Copy exactly the stretch of data below from the line with "Table 2: Pythagorean" through the line with "Figure 1. Crystal", including both of those lines.

Data to process ::
- Opening Delimiter -

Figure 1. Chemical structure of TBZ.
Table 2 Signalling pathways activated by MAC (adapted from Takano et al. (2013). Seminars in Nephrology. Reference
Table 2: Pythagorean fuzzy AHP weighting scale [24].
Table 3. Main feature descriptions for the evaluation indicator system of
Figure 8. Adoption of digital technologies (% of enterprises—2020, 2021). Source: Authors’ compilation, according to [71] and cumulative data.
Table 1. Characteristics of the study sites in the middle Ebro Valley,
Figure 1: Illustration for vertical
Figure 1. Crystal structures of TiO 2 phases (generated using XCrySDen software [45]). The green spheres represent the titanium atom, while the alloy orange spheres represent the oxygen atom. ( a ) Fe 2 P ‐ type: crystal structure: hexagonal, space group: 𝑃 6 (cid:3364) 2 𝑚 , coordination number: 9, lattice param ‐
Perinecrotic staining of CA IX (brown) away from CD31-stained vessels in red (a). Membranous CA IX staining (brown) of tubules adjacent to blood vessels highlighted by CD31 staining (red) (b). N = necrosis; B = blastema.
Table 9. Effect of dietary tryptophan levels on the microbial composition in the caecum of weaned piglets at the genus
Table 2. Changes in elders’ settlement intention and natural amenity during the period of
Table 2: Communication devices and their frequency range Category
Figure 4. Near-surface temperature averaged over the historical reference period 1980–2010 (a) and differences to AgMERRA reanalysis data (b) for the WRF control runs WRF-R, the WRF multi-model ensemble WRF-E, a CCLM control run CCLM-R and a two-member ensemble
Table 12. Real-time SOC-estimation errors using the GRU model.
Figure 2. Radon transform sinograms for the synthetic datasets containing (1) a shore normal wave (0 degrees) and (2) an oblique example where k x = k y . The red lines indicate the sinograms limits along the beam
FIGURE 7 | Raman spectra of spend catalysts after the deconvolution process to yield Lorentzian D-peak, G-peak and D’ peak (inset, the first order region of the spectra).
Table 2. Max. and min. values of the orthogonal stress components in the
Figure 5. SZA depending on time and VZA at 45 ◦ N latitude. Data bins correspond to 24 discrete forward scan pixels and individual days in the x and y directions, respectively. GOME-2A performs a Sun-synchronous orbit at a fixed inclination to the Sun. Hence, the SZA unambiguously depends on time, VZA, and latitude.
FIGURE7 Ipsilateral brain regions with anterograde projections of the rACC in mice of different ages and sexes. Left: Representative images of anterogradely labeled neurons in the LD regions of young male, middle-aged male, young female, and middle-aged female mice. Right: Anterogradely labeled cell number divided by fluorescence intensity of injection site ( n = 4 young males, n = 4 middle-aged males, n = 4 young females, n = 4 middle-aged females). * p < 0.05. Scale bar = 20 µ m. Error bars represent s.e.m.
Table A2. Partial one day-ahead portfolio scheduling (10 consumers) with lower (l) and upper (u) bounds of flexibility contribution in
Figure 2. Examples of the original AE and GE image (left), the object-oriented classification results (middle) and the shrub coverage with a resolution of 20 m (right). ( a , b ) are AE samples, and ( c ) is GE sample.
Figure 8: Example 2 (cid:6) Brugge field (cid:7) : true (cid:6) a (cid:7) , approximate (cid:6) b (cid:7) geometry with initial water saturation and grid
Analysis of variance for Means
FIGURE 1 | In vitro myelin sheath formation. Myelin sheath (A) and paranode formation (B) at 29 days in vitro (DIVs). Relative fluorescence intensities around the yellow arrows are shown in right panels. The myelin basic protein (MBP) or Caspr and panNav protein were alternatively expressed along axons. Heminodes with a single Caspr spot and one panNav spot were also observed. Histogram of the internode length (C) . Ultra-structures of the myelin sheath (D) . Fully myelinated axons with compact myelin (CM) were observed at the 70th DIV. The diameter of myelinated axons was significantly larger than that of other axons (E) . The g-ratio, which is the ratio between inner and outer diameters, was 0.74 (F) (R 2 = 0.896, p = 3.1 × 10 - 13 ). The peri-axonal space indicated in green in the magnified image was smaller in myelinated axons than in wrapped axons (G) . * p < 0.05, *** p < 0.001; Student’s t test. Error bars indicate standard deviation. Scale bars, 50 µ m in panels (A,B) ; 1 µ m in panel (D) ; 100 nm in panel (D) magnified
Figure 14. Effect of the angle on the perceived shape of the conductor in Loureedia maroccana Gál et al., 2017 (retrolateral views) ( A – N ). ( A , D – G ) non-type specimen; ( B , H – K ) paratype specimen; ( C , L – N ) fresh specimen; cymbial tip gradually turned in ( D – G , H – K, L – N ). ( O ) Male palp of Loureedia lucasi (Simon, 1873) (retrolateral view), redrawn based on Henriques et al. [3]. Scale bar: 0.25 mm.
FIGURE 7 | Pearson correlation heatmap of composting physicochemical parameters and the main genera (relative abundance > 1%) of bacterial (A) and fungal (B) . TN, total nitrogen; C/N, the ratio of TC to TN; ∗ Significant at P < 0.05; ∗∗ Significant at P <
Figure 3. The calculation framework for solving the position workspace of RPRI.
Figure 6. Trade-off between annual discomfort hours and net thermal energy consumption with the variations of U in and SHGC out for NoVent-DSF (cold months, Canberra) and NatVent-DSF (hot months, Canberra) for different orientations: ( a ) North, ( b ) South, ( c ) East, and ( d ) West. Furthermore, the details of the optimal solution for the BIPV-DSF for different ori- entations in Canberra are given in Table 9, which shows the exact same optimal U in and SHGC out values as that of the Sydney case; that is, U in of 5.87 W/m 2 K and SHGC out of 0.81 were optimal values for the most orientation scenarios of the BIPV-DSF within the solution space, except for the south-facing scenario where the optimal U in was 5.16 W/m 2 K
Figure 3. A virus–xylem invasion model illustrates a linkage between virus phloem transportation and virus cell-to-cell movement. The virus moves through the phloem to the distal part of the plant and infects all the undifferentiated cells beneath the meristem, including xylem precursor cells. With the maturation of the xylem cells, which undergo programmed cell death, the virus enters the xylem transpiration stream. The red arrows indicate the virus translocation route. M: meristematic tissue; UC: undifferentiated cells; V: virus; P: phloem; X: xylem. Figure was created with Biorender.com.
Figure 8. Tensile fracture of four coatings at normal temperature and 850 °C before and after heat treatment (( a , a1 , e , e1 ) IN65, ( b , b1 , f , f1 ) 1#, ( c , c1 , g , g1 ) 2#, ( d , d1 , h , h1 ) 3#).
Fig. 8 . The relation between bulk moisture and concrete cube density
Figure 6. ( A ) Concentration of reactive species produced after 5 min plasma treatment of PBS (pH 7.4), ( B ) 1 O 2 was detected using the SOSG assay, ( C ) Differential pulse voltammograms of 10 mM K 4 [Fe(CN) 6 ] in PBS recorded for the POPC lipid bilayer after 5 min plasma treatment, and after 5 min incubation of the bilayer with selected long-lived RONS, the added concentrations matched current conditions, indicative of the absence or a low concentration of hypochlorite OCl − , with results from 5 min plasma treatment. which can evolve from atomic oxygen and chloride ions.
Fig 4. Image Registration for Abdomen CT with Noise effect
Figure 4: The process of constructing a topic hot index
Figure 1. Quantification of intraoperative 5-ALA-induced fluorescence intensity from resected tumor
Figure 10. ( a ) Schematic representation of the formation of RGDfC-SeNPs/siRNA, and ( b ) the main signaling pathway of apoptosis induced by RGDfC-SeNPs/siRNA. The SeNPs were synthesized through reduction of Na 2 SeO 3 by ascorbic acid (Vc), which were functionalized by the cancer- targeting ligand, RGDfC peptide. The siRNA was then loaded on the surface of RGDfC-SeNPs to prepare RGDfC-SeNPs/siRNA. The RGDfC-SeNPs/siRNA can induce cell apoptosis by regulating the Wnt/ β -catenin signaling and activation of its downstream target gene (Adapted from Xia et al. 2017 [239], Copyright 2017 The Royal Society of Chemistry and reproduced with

- Closing Delimiter -

Response to this exercise ::
Table 2: Pythagorean fuzzy AHP weighting scale [24].
Table 3. Main feature descriptions for the evaluation indicator system of
Figure 8. Adoption of digital technologies (% of enterprises—2020, 2021). Source: Authors’ compilation, according to [71] and cumulative data.
Table 1. Characteristics of the study sites in the middle Ebro Valley,
Figure 1: Illustration for vertical
Figure 1. Crystal structures of TiO 2 phases (generated using XCrySDen software [45]). The green spheres represent the titanium atom, while the alloy orange spheres represent the oxygen atom. ( a ) Fe 2 P ‐ type: crystal structure: hexagonal, space group: 𝑃 6 (cid:3364) 2 𝑚 , coordination number: 9, lattice param ‐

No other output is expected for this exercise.